The maritime fleet industry needs to use more liquefied natural gas as a fuel in order to lower its emissions, a Finnish company said Friday.

Wartsila Corp., a Finnish company that makes engines for the marine and energy market, said Friday that liquefied natural gas used as a marine fuel would help the industry lower its emissions of greenhouse gases.

"LNG as a marine fuel has a crucial role in greenhouse gas reduction roadmap, and provides the basis for other actions to even further reduce the emissions of shipping," the company stated. "Wartsila puts a great effort to create offering enabling effective utilization of LNG."
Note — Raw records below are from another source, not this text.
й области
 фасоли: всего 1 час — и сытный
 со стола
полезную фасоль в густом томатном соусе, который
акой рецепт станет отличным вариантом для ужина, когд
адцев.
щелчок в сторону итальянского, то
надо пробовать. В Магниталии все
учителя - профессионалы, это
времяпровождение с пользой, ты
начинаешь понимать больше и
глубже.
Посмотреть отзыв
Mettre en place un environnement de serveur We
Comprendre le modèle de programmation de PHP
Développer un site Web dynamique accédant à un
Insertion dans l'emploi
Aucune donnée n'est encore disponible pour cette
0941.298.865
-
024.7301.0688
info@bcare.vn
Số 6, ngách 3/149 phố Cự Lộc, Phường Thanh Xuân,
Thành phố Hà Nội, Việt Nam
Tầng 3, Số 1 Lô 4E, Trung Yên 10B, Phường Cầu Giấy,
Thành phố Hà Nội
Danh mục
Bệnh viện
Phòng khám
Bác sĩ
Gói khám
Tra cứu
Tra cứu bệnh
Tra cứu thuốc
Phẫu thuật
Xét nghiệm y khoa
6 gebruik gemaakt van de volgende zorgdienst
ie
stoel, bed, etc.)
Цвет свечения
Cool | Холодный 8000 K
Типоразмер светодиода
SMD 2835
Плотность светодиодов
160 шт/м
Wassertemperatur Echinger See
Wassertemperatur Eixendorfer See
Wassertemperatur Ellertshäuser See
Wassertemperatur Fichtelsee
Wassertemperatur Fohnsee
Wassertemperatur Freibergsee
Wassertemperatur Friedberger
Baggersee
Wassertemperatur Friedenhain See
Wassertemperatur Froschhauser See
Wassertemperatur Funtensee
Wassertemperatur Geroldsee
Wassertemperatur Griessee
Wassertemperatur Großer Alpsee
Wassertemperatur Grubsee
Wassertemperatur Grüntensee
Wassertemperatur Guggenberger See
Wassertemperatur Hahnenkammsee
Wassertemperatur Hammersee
The company's support for LNG comes one week after the 173-member International Maritime Organization agreed to cut emissions from its industry by 50 percent from 2008 levels by 2050. So-called levels of ambition outlined by the U.N. body said the industry agreed to work on efforts to phase out greenhouse gas emissions entirely "as soon as possible in this century."

Wartsila expressed its strong support for the plan, but wanted more concrete agreements to establish a carbon-free shipping industry.

"The next extremely important step must be to define concrete abatement measures, and to establish a clear roadmap together with the industry and decision-making bodies," CEO Jaakko Eskola said.

The agreement reached last week was an initial step and member states were called on to finalize ways to meet the 50 percent benchmark within the next six years.

French supermajor Total in February made a deeper commitment LNG by chartering a refueling vessel for Europe-to-Asia trade routes with Japan's Mitsui O.S.K. Lines, or MOL. The vessel, the first designed for large-scale bunkering operations, will be built at a Chinese shipyard and service cargo vessels in northern European waters.

Bunkering is the ship-to-ship transfer of fuel. The French supermajor said LNG as a fuel source is transformative given the maritime shipping industry's quest to cap emissions of nitrogen oxide, carbon dioxide and other harmful greenhouse gas emissions.